EXERCISE INSTRUCTIONS —
Copy out all lines in the data below containing the string "right".

━━ INFORMATION SHOWN

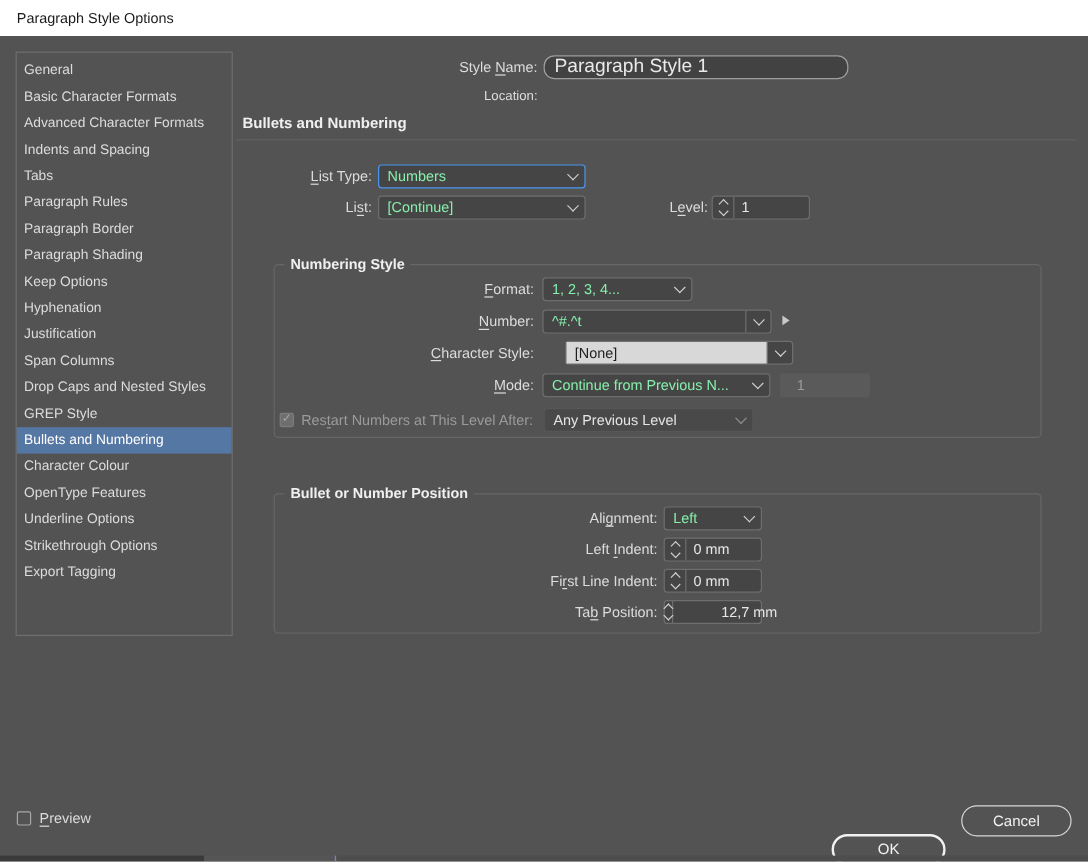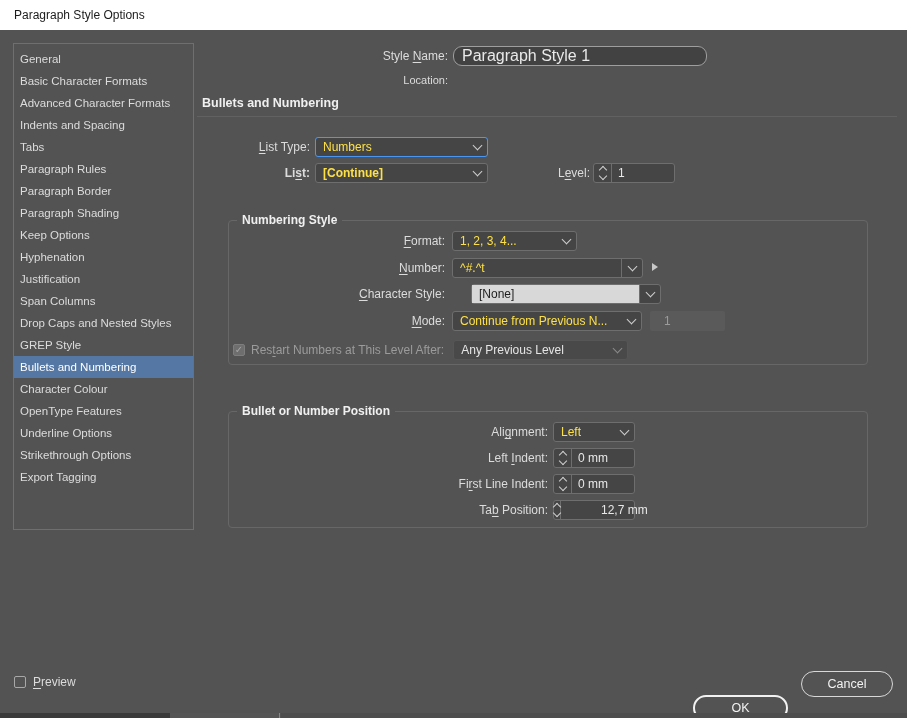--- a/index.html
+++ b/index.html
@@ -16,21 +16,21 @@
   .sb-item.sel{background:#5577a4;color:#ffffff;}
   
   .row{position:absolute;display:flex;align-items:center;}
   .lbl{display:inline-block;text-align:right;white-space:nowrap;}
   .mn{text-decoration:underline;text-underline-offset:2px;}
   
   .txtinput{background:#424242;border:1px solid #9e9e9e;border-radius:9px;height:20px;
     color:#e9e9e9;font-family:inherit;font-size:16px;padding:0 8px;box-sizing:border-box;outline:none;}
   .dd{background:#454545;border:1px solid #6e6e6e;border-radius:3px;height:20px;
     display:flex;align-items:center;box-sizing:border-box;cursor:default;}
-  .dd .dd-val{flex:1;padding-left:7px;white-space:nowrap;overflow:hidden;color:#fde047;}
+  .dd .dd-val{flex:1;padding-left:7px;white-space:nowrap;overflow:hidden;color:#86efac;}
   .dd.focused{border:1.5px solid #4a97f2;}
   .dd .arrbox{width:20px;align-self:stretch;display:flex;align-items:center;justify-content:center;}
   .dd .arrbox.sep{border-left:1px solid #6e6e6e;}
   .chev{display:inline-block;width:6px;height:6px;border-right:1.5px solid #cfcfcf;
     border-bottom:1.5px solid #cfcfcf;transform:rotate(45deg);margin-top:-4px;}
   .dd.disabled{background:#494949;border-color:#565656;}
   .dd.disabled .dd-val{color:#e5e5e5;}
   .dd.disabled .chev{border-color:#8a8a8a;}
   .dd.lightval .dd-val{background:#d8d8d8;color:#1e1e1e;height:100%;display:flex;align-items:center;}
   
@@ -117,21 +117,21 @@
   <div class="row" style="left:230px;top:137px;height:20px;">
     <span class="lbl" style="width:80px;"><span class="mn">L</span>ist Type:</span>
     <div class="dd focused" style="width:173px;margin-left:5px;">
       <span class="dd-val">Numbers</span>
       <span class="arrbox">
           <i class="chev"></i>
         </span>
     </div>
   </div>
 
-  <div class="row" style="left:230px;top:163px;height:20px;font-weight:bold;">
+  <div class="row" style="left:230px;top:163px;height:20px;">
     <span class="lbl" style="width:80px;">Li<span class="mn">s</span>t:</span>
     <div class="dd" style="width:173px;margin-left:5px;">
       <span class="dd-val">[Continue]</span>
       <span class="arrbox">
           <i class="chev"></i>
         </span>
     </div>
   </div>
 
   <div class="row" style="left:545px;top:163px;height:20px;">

━━━━
━━ INFORMATION SHOWN

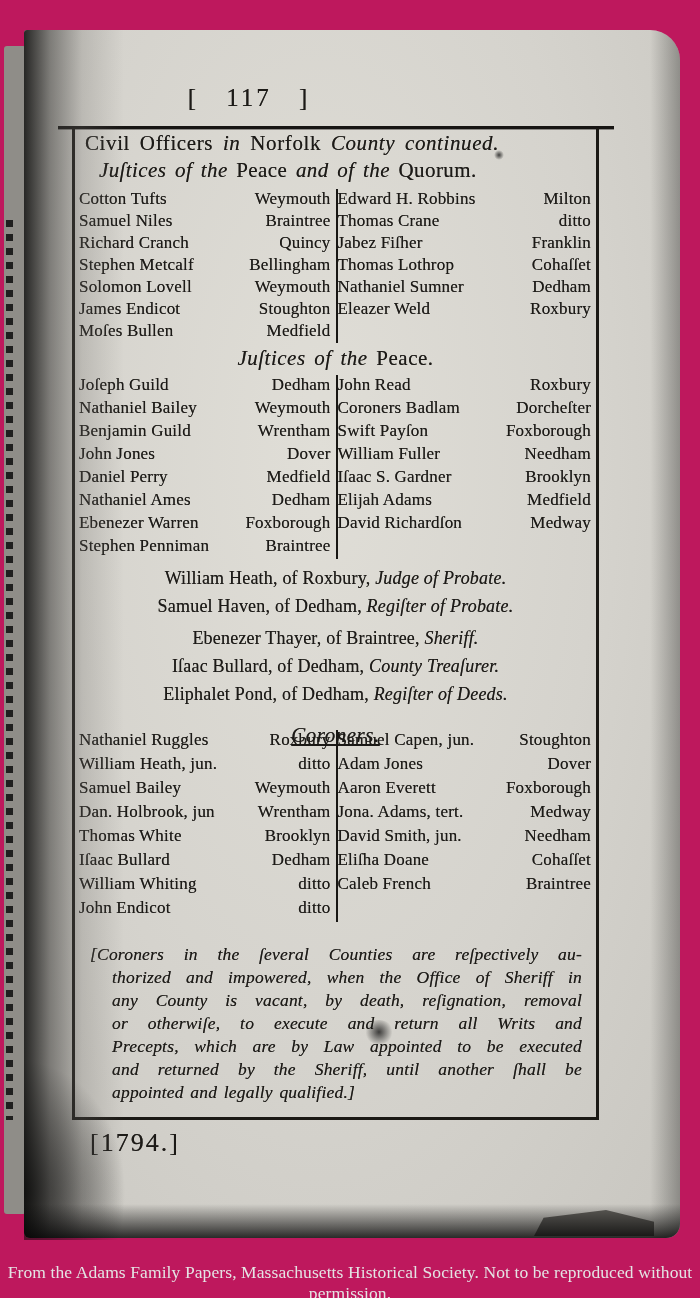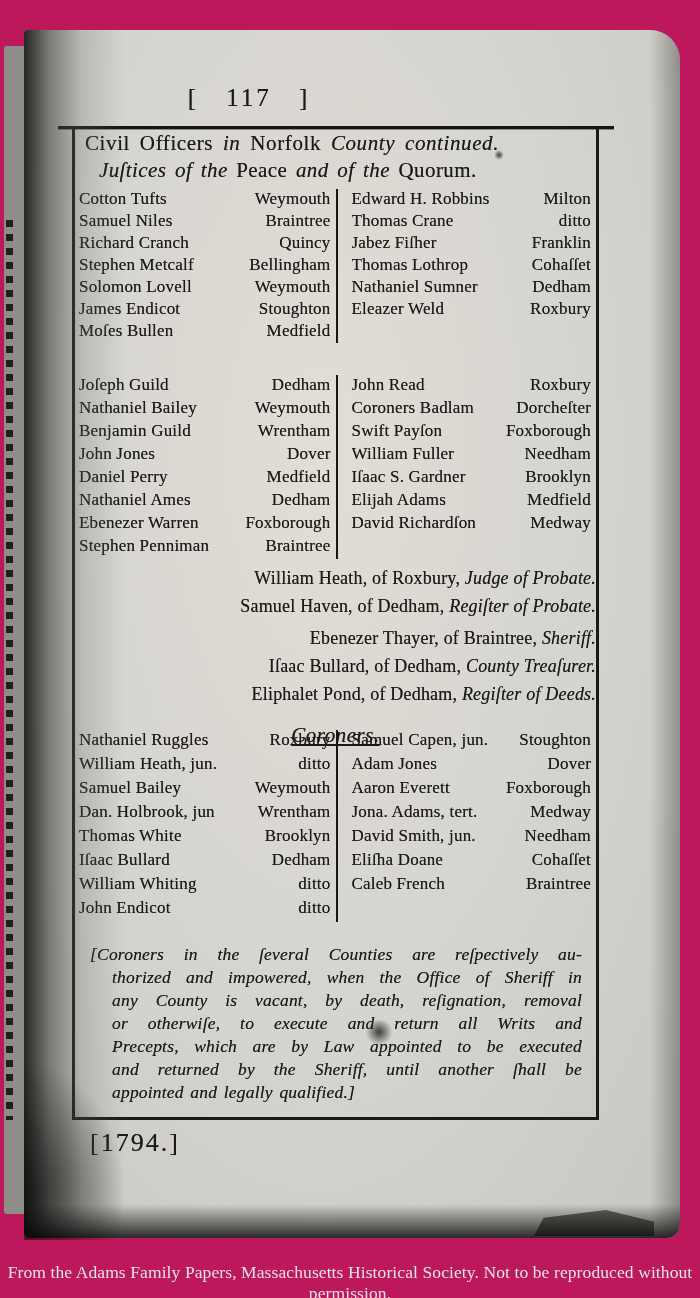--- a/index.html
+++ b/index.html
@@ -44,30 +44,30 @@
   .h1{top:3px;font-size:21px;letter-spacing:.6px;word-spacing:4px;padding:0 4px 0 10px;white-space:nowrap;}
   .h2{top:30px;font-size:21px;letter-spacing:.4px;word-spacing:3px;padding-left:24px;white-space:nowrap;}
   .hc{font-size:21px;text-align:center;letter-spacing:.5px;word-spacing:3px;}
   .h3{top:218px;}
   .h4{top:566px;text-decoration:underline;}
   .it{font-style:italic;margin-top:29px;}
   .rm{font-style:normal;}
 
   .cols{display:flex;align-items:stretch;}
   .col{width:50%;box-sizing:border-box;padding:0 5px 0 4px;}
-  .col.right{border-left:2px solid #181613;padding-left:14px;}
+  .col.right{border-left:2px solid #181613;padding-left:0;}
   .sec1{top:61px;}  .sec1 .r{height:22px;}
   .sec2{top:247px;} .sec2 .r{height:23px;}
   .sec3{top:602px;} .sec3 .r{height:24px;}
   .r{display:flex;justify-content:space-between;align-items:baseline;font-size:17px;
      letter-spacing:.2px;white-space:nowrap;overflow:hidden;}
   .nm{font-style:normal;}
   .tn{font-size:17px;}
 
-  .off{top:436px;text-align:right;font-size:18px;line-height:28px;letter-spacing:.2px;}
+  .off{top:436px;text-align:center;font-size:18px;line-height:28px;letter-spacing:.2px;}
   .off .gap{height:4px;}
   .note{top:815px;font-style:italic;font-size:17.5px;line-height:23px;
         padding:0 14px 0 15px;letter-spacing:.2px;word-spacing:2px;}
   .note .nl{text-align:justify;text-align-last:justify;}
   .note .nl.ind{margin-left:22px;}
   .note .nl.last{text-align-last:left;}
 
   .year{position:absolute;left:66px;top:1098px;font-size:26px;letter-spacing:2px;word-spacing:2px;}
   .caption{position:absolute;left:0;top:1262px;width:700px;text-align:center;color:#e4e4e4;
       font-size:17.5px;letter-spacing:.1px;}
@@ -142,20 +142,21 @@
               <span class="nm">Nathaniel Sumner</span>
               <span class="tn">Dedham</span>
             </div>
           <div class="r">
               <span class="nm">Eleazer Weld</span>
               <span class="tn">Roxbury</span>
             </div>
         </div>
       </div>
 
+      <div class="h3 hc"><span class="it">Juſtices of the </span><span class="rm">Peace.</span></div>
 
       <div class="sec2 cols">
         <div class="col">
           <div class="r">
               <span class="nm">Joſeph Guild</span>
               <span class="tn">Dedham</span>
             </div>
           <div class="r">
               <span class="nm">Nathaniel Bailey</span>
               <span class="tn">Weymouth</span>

━━━━

REPLY —
   .lbl{display:inline-block;text-align:right;white-space:nowrap;}
   .chev{display:inline-block;width:6px;height:6px;border-right:1.5px solid #cfcfcf;
-  .col.right{border-left:2px solid #181613;padding-left:14px;}
+  .col.right{border-left:2px solid #181613;padding-left:0;}
-  .off{top:436px;text-align:right;font-size:18px;line-height:28px;letter-spacing:.2px;}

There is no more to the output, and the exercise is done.